El 17 de diciembre de 1997 un tipo ruin que llevaba toda la vida menospreciando, pegando, humillando y violando a su mujer, Ana Orantes, lo mismo que había hecho con sus ocho hijos vivos, decidió matarla rociándola con gasolina por la espalda y viéndola morir en el patio de la casa de Cúllar Vega (Granada) que un juez les había obligado a compartir tras el divorcio. Ese feminicidio, del que en unos días se cumplirán 25 años, fue el punto y aparte que inició la revolución social para arrinconar la violencia machista.

El despertar del movimiento feminista acabó inundando la política. Pese a comentarios negacionistas y machistas como el del entonces vicepresidente del Partido Popular Francisco Álvarez Cascos, que no tuvo empacho en tildar el asesinato de «un caso aislado obra de un excéntrico», el Gobierno popular, empujado por algunas de sus figuras femeninas, iniciaron la senda del cambio legislativo.

Hubo que esperar aún seis años para que los feminicidios en el entorno de la pareja se empezaran a contar de manera separada al resto de homicidios y siete para que otro Gobierno, el socialista de Rodríguez Zapatero, aprobara la Ley integral contra la Violencia de Género. Desde entonces, el intento por borrar del mapa el terrorismo machista, que ha provocado hasta hoy 1.219 víctimas mortales (1.171 mujeres y al menos 48 menores, ya que estos solo se cuentan desde 2013) -el de ETA causó 856 muertos en mucho más tiempo: 42 años- ha pasado por la creación de juzgados específicos, un pacto de Estado y otro autonómico, una inversión multimillonaria y una amplia red de recursos para cubrir la protección y asistencia a la víctima.

¿Ha servido para algo el esfuerzo? Las cifras hablan por sí solas. En 2003, España enterró a 71 mujeres asesinadas por sus parejas o exparejas.
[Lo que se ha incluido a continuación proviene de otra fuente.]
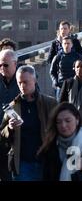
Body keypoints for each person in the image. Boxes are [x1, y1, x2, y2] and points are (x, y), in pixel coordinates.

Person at [0, 65, 57, 180]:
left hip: (45, 162)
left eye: (26, 82)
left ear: (35, 80)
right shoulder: (12, 107)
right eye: (19, 83)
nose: (22, 86)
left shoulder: (49, 103)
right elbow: (1, 136)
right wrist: (9, 128)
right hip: (22, 165)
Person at [0, 49, 20, 181]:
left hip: (16, 135)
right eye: (0, 65)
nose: (2, 68)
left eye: (5, 65)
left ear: (15, 64)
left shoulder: (23, 79)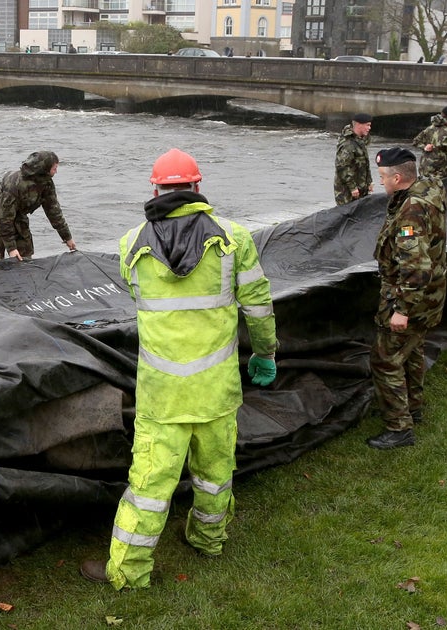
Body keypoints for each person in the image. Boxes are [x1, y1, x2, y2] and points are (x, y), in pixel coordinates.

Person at [79, 148, 278, 589]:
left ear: (154, 188)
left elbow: (139, 299)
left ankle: (129, 573)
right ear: (198, 186)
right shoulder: (235, 239)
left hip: (162, 393)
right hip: (216, 389)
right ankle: (208, 539)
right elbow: (259, 307)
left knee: (149, 485)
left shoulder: (130, 244)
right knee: (214, 473)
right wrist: (265, 353)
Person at [365, 148, 447, 450]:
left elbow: (415, 265)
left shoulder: (410, 211)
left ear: (397, 178)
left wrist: (401, 310)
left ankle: (399, 428)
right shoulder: (428, 191)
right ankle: (412, 407)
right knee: (412, 352)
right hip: (430, 297)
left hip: (410, 298)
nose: (381, 182)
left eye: (383, 177)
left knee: (385, 360)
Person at [0, 150, 77, 264]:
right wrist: (12, 248)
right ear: (44, 169)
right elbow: (3, 218)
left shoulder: (46, 183)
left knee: (25, 258)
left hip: (19, 215)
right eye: (54, 168)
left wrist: (67, 237)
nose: (56, 171)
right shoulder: (15, 184)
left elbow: (54, 212)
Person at [333, 112, 374, 205]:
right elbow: (342, 167)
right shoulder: (348, 144)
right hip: (346, 191)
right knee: (346, 216)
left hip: (361, 186)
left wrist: (369, 182)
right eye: (367, 125)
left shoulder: (361, 140)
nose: (369, 128)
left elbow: (364, 164)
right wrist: (352, 187)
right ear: (359, 125)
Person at [412, 105, 447, 180]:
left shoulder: (429, 129)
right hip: (440, 172)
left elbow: (415, 141)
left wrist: (424, 147)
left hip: (425, 168)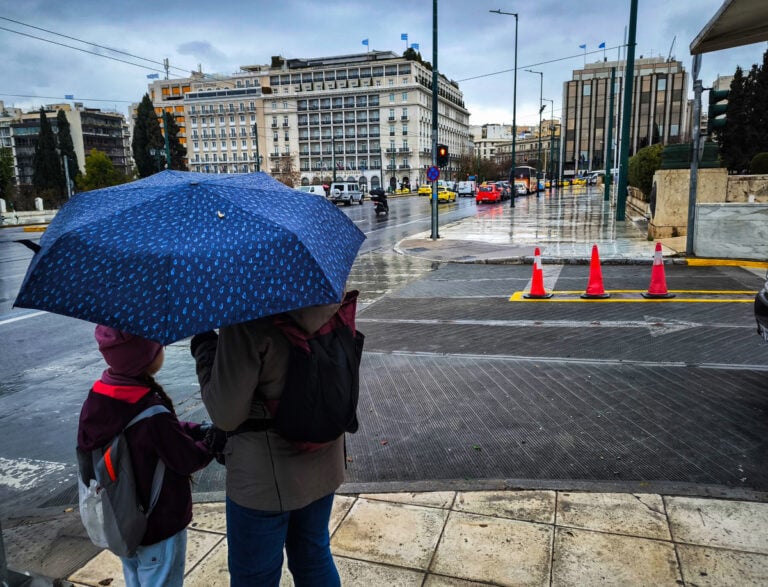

El año pasado fueron 48. Este, 38 hasta este momento, cuando faltan cinco semanas para acabar 2022. El descenso ha sido paulatino, con algún pico -2008 fue el peor año, con 76 feminicidios-, pero imparable.

En la Comunitat Valenciana, sin embargo, ese descenso ha sido mucho más irregular, con un eterno ‘colchón’ -entre siete y nueve crímenes al año- que parecen imposibles de reducir. Hasta este año: en este 2022, y a falta del mes que queda para concluirlo, son tres los feminicidios cometidos en territorio valenciano -hay que sumarle el asesinato vicario de Jordi, el niño de 11 años muerto a manos de su padre en Sueca-. Es la segunda cifra más baja de la serie histórica -hay una excepción: 2018, en el que solo hubo dos feminicidios- y supone una reducción de más de la mitad respecto a los tres años anteriores, en los que se contabilizaron siete asesinatos machistas en cada uno de ellos, incluido el de la pandemia.

Las otras dos autonomías que encabezan la cifra de la vergüenza son Andalucía, con una población poco menos del doble de la valenciana, y Cataluña, con dos millones y medio más de habitantes. Del análisis de sus cifras de feminicidio también se observa esa misma resistencia a la reducción.

Madrid, sin embargo, con casi dos millones más de habitantes que la C. Valenciana, se ha situado todos los años por detrás del territorio valenciano en número de mujeres asesinadas.

En todo caso, la conclusión final es que el sentido del camino es el correcto para acabar con la peor cara del machismo, el feminicidio, aunque será necesario analizar por qué en la autonomía valenciana no se consigue acelerar ese descenso en el número de mujeres asesinadas por sus parejas o exparejas.